Cette réévaluation est actuellement en cours et ces premiers résultats ont été communiqués lors de la réunion des donateurs qui a eu lieu hier à Genève.

Le HCR estime à environ 1,6 millions le nombre d'Iraquiens déplacés à l'intérieur de l'Iraq et à plus de 1,8 million à l'extérieur. Beaucoup étaient déplacés avant 2003, mais un nombre de plus en plus important fuit maintenant.

Concernant les déplacés internes, l'agence estime à quelque 425 000 le nombre d'Iraquiens qui ont fui leurs maisons cette année seulement. Le déplacement interne se poursuivrait à un rythme de quelque 50 000 personnes par mois.

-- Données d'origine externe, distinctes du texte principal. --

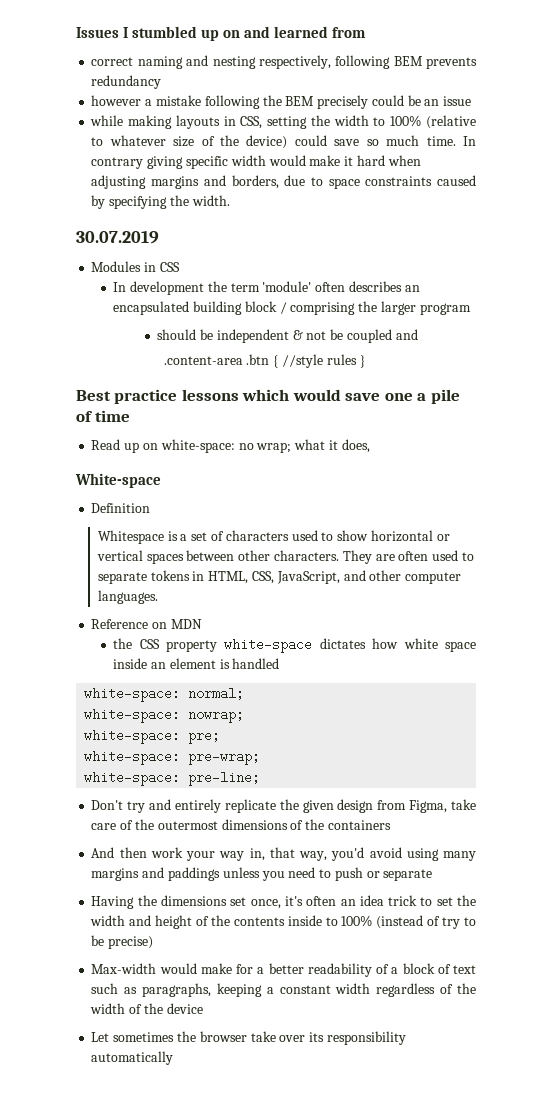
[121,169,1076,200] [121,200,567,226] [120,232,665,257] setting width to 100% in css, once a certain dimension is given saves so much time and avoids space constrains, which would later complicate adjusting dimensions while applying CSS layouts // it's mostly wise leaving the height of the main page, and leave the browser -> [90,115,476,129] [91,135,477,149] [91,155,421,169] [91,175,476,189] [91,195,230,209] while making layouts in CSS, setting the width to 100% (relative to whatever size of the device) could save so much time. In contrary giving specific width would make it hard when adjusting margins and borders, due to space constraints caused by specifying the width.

Il y aurait plus de 700 000 Iraquiens en Jordanie, au moins 600 000 en Syrie, au moins 100 000 en Egypte, 20 à 40 000 au Liban et 54 000 en Iran. Beaucoup de ceux qui vivent hors du pays ont fui pendant la dernière décennie, mais quelque 2000 Iraquiens arrivent actuellement chaque jour en Syrie. On estime à 1000 personnes par jour le nombre d'arrivées en Jordanie.

Selon l'agence, les mouvements de population ne montrent aucun signe d'essoufflement.